Prague, 18 June 1998 (RFE/RL) -- The Czech Republic goes into parliamentary elections this weekend (June 19/20) amid widespread gloom. The economy is moribund, and chances are considered negligible that voting will produce a strong government to tackle the general malaise.
One thing is striking in this rather somber landscape. The presence of former Prime Minister Vaclav Klaus is pervasive. Klaus, driven from office when his coalition collapsed late last year amid recriminations of arrogance, incompetence and corruption, has not faded from the political scene as expected. Klaus, the architect of Czech reform, has re-emerged as a central figure in the pre-election campaign. Czech affairs specialist at RFE/RL, Jefim Fistein, sees Klaus's survival as remarkable.
"It's absolutely phenomenal, all the opposite predictions proved false, and the reason for this is that what Klaus really succeeded in doing was building what you could call a people's party, (the ODS), a party which has deep roots into the Czech population, and which has a very large net of local organizations and very many dedicated people".
Since the collapse of the Klaus minority coalition government in November, the country has been led competently enough by a government of technocrats under Prime Minister Josef Tosovsky, a quiet, former central banker. The non-political interregnum is presumably about to end, but Fistein says prospects that the politicians will be able to put together a strong government after the election appear nil.
"It's absolutely impossible because the divisions in the Czech population are deep, and already sufficiently crystallized for one to say that the changes in voting patterns will be small. That is to say, about half the Czech population are left-wing, and about half are right-wing."
Pre-election opinion polls indicate the strongest single party is the leftist Social Democrats (CSSD), led by Milos Zeman, which could take about 25 percent of the votes. Not far behind is Klaus's ODS, the conservative Civic Democratic Party, with something over 20 percent voter support -- a remarkable showing considering the ODS split after Klaus's fall from office.

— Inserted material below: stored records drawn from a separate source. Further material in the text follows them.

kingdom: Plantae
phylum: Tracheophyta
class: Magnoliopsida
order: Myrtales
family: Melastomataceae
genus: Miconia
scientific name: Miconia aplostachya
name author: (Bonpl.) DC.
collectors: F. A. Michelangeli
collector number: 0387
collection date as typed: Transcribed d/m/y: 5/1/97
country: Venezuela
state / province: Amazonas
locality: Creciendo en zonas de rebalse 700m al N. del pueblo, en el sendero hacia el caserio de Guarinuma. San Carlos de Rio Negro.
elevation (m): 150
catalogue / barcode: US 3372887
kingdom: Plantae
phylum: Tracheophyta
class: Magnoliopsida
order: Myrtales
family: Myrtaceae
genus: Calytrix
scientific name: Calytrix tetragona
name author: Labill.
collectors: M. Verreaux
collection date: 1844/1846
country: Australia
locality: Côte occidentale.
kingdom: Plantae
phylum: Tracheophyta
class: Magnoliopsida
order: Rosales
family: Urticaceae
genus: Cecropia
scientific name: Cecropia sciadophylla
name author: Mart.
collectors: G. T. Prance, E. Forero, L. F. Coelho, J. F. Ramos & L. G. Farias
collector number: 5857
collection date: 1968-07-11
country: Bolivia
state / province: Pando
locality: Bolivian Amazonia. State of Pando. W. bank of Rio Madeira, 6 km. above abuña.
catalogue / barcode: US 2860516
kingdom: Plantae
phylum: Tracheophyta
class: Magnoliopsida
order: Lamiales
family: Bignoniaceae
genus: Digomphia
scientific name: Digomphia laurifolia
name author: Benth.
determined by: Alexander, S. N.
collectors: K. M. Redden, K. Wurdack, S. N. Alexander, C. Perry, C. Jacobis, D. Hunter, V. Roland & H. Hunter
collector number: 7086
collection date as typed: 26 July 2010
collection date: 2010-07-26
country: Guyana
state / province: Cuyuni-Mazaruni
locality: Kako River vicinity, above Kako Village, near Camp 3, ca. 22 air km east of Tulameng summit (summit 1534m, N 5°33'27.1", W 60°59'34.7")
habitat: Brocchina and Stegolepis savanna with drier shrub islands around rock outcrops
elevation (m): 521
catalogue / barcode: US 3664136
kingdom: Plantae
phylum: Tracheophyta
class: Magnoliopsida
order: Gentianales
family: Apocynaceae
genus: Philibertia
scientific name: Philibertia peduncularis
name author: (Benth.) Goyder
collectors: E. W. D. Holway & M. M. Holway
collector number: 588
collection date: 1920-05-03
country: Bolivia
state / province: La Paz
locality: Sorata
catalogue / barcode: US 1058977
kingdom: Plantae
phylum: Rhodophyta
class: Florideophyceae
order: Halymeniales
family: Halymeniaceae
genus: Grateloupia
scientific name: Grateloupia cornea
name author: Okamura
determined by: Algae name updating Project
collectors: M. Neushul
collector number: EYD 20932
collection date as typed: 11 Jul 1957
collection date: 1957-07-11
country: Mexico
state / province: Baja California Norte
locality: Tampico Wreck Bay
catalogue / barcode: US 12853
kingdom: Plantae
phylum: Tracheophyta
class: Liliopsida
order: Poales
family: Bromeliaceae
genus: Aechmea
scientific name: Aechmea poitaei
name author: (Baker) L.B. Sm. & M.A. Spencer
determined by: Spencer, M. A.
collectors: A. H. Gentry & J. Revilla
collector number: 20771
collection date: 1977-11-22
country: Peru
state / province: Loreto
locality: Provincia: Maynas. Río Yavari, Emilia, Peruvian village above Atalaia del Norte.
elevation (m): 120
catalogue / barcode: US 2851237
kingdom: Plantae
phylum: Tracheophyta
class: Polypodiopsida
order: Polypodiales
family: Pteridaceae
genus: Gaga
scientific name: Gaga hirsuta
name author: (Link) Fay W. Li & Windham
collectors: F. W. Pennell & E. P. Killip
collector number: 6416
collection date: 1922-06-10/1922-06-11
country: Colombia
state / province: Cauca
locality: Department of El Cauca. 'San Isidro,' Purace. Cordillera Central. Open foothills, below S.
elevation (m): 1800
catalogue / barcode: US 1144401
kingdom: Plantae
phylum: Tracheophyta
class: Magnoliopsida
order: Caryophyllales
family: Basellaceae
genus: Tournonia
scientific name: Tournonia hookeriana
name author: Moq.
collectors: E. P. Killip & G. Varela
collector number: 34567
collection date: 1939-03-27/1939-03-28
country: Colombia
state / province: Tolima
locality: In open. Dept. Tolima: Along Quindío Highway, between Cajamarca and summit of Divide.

These two main parties however are not expected to gain enough votes to govern in their own right. Some see the best chance for stability in the short term as the formation of a grand coalition between the two -- despite the fact that both parties say they don't want that. Such a coalition could provide the opportunity for a reform of the electoral system, a change widely viewed as a necessary if future elections are to produce clear winners instead of political gridlock.
But if Klaus and Zeman do not form a grand coalition this time, the stage is set for messy negotiations between bigger and smaller parties, in which President Vaclav Havel will play a key role. Some of the minor parties have pledged not to work with one another, which will complicate the issue.
The two "untouchables", considered unfit to be full coalition partners, are the Republicans on the far right, and the Communists on the left. But the communists might yet have a role to play: one possible scenario is a minority administration led by the CSSD but gaining additional support in parliament from the communists.
In the prosperous Czech capital Prague, optimism comes easier than in the provinces. The city has full employment and the highest average wage. But for many people outside the capital, there's gloom over the falling real wages and increasing unemployment, results of an economy stagnating because the politicians are unable to provide direction, decisiveness and security.
Nearly a decade after the Velvet Revolution, economic transition remains incomplete, despite the hard reformist rhetoric of the Klaus years. Who can get the economy working again, and bring to the country the prosperity it is certainly capable of producing? That question is not likely to be answered by this weekend's elections.